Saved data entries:
-- Opening Marker --

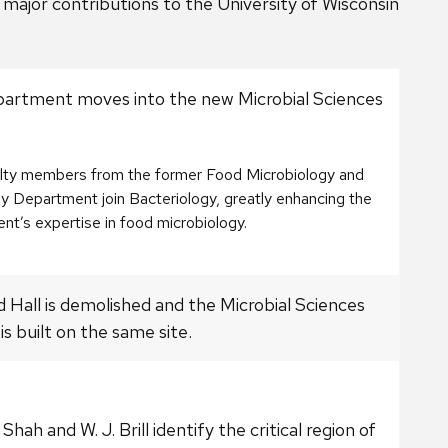
major contributions to the University of Wisconsin
artment moves into the new Microbial Sciences
.
ulty members from the former Food Microbiology and
y Department join Bacteriology, greatly enhancing the
t’s expertise in food microbiology.
d Hall is demolished and the Microbial Sciences
 is built on the same site.
 Shah and W. J. Brill identify the critical region of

-- Closing Marker --

Output the records verbatim without pictures.

### SOLUTION
major contributions to the University of Wisconsin
artment moves into the new Microbial Sciences
.
ulty members from the former Food Microbiology and
y Department join Bacteriology, greatly enhancing the
t’s expertise in food microbiology.
d Hall is demolished and the Microbial Sciences
 is built on the same site.
 Shah and W. J. Brill identify the critical region of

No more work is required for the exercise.